▶ **The problem**
If an entry holds a picture, drop the picture and restate the rest word for word.

-------- Data supplied

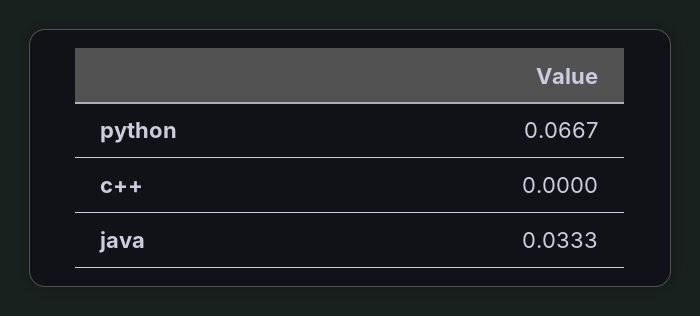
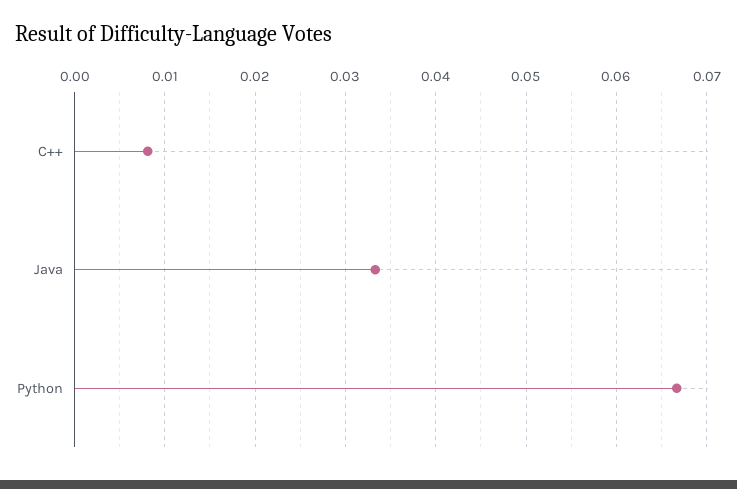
c++: 0 -> 0.008

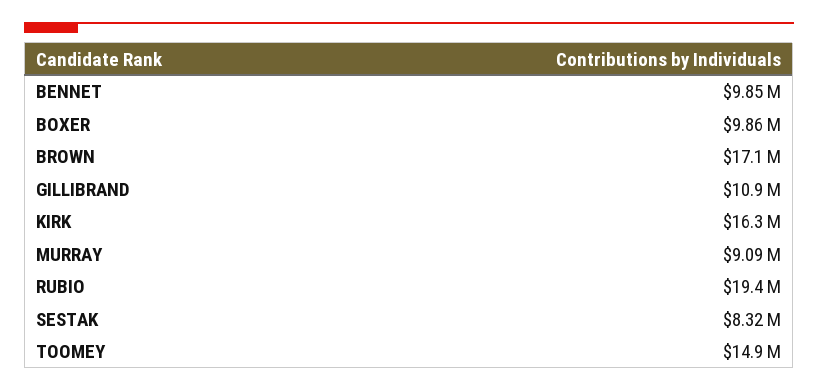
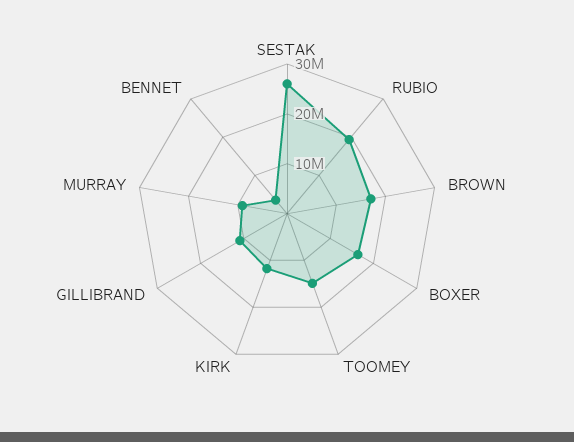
BENNET: 9850000 -> 4000000
BOXER: 9860000 -> 16000000
KIRK: 16300000 -> 12000000
SESTAK: 8320000 -> 26000000

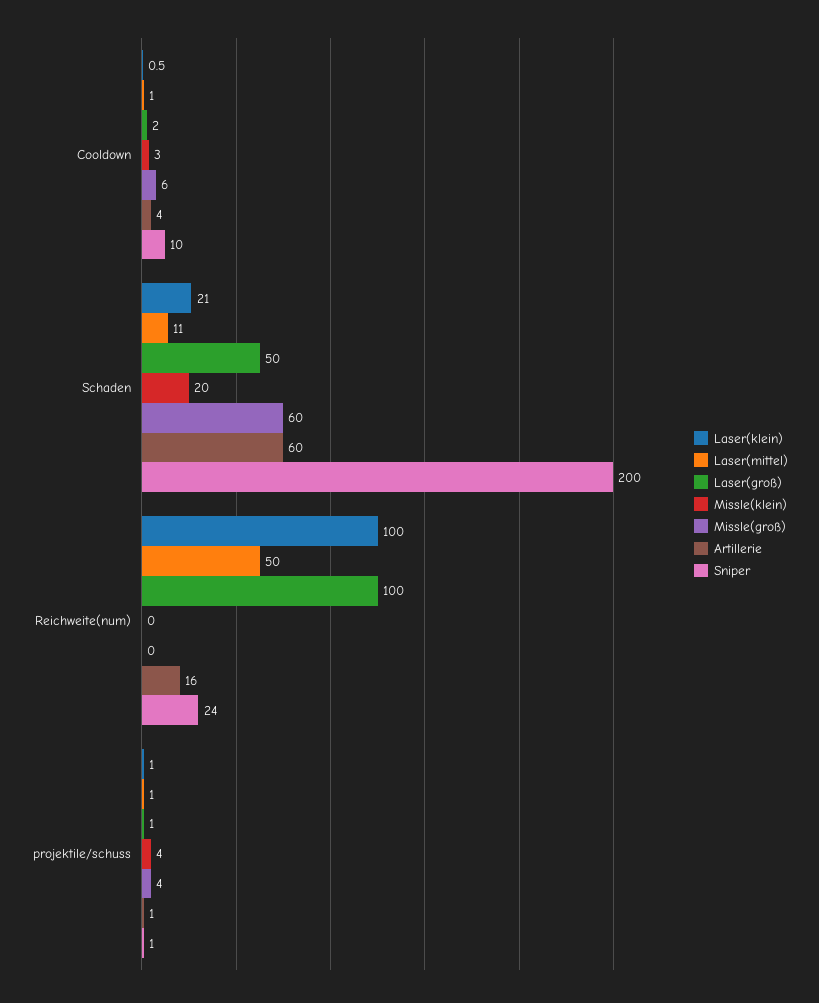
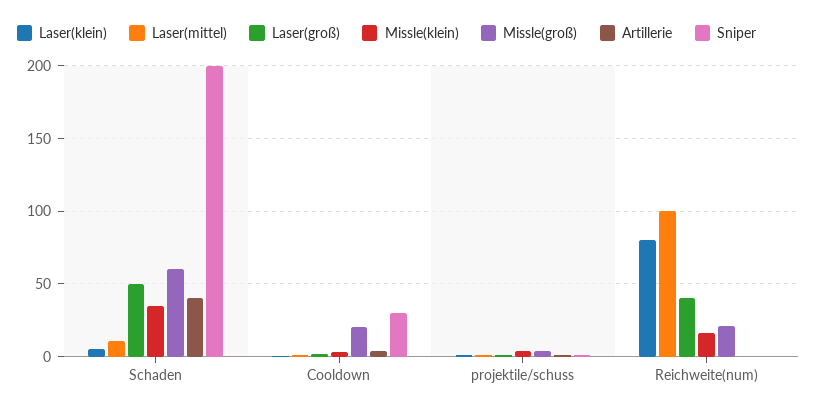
Missle(groß), Cooldown: 6 -> 20
Sniper, Cooldown: 10 -> 30
Laser(klein), Schaden: 21 -> 5
Missle(klein), Schaden: 20 -> 35
Artillerie, Schaden: 60 -> 40
Laser(klein), Reichweite(num): 100 -> 80
Laser(mittel), Reichweite(num): 50 -> 100
Laser(groß), Reichweite(num): 100 -> 40
Missle(klein), Reichweite(num): 0 -> 15
Missle(groß), Reichweite(num): 0 -> 20
Artillerie, Reichweite(num): 16 -> 0
Sniper, Reichweite(num): 24 -> 0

----------------

▶ **Response to the exercise**
c++: 0 -> 0.008

BENNET: 9850000 -> 4000000
BOXER: 9860000 -> 16000000
KIRK: 16300000 -> 12000000
SESTAK: 8320000 -> 26000000

Missle(groß), Cooldown: 6 -> 20
Sniper, Cooldown: 10 -> 30
Laser(klein), Schaden: 21 -> 5
Missle(klein), Schaden: 20 -> 35
Artillerie, Schaden: 60 -> 40
Laser(klein), Reichweite(num): 100 -> 80
Laser(mittel), Reichweite(num): 50 -> 100
Laser(groß), Reichweite(num): 100 -> 40
Missle(klein), Reichweite(num): 0 -> 15
Missle(groß), Reichweite(num): 0 -> 20
Artillerie, Reichweite(num): 16 -> 0
Sniper, Reichweite(num): 24 -> 0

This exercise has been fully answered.